Understood. Thank you.
The next question comes from John Williams. Wolopin with JMP Securities. Please go ahead.
Hey, thanks for taking the question. One on your market research, which has been seemingly accurate in the past. When you ask about prescribing the next 12 months, wondering if you actually ask longer term as well about ultimate usage, how that factors into your growth projection, then also it seems to be reflective of the uptake we're seeing. Do you ever have to expand who you're asking and what you're asking about to get more insights into what the trajectory looks like three, four years down the line.

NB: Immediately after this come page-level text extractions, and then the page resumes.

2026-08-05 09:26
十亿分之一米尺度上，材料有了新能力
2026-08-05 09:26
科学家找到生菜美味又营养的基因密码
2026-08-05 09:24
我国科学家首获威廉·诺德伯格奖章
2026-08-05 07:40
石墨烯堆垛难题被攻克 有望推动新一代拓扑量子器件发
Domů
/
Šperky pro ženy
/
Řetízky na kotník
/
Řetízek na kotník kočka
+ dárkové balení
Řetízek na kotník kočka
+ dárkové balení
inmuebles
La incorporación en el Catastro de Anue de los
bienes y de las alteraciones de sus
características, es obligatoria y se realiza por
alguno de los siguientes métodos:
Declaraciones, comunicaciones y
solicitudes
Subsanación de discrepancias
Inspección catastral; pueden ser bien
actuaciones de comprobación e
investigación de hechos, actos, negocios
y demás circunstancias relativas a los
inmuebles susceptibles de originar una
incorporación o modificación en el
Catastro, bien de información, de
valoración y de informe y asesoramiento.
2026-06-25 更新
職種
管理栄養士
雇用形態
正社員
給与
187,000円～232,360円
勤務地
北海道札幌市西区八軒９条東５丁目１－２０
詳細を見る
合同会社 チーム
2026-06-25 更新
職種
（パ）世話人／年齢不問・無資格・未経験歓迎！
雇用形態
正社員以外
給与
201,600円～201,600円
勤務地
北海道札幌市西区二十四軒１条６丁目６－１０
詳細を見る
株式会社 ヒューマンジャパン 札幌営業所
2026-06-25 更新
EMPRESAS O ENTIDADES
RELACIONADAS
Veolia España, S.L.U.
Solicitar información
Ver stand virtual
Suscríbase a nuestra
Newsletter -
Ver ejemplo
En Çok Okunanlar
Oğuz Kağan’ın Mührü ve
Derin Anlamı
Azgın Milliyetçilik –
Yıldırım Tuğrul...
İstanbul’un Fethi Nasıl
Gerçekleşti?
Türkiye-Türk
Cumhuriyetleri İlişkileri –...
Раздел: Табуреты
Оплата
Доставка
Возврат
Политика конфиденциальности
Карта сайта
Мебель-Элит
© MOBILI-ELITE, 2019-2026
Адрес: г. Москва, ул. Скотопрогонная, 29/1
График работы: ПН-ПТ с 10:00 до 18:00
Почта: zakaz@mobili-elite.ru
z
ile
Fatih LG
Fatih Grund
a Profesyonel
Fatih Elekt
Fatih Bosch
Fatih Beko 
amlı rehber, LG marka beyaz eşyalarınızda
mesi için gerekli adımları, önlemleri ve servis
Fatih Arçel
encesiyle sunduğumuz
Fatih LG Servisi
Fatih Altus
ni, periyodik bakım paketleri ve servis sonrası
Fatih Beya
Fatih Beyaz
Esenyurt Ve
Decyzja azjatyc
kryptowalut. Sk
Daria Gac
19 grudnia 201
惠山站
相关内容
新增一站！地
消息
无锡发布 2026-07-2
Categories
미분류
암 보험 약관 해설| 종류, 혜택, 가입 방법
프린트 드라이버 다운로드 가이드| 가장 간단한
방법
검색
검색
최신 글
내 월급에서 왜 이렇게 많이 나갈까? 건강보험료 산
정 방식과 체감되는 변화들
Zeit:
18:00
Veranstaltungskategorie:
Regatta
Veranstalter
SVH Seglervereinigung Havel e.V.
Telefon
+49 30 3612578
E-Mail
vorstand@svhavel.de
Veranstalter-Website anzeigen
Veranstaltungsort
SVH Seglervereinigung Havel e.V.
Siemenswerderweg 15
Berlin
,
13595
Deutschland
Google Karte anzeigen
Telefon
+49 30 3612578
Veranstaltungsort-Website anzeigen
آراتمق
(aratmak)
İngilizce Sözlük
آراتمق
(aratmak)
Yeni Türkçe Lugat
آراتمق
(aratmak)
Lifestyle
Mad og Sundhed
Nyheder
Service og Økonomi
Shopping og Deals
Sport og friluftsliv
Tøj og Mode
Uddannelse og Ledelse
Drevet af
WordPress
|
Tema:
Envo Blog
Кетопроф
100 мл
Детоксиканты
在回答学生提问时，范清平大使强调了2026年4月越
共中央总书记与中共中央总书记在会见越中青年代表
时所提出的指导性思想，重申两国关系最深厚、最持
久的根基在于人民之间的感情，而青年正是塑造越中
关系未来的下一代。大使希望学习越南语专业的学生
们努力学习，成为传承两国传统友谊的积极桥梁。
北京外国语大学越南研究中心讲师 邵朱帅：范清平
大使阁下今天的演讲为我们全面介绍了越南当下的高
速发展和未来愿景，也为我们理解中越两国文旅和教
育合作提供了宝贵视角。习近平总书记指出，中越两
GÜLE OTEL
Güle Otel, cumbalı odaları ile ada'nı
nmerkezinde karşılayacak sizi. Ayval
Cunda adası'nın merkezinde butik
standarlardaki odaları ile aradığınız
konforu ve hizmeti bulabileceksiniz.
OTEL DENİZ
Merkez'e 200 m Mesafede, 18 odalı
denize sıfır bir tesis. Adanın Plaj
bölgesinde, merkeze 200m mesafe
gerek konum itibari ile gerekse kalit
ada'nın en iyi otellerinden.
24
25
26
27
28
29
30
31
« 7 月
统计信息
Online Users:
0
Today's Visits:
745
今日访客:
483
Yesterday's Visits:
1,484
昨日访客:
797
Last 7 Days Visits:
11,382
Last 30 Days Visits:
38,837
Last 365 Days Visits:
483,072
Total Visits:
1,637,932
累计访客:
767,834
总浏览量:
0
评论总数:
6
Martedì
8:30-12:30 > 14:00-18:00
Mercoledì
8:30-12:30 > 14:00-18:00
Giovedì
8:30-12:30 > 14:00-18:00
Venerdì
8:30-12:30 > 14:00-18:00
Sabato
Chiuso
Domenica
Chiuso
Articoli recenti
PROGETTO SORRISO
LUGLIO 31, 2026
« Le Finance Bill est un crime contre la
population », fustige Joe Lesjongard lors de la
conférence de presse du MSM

Thanks for the question, John. We absolutely do look at that longer term and ask them about the longer term. The growth in the next 12 months, that's the quarterly survey that we do with 60 to 100 physicians every quarter. Then we use that information plus other studies once a year to build a much longer-term model where we also incorporate everything that might come in the future, and we ask physicians their opinions of those products, what they think they will use, and then that all goes into a much larger market forecasting model to predict the future. It was very accurate in our first year of launch, and every year our team updates this model, and so we have a lot of confidence in our future predictions, and it is That is where our billion-dollar peak revenue comes from. It comes from that model that incorporates all of the forward-looking market research.
And then when this year do you guys do that annual revamp, and will you guys let us know the results?
We won't let you know if anything changes. We do it once a year around the middle of the year, and – Yeah, our goal is to be accurate in all of our forecasting. So if we see anything different, we'll definitely let you know.
Got it. Thanks, Charlie.
Your last question comes from Chris Raymond with Piper Sandler. Please go ahead.
Thanks for squeezing me in. John, you've been pretty open in the past when folks have asked you guys about strategic interest and sort of inbound interest. And I think it's pretty clear now, by now, that there's a lot of buoyancy here, if you will, for maybe lack of a better word, to Orla Deo's uptake. I guess any discernible change in terms of frequency or maybe tenor of the inbound calls that you guys have had from strategics? Thanks.
Yeah, Chris, I mean, you know I can't talk about specifics and volume or changes, but the answer about our willingness to entertain those remains unchanged. We're a public company, and we have shareholder interest in our minds, and if someone is interested, we'll take the call. So no change there. Thank you.
This concludes our question and answer session. I would like to turn the conference back over to John Stonehouse for any closing remarks.
Yeah, thanks again for your interest in our company. We are off to a really, really good start to this year, and we're super excited where this will lead us to in terms of Orla Deo trajectory and advancing the pipeline. So we're focused on continuing this momentum throughout the year and look forward to updating you as we have new information. Have a great day.
The conference has now concluded. Thank you for attending today's presentation. You may now disconnect.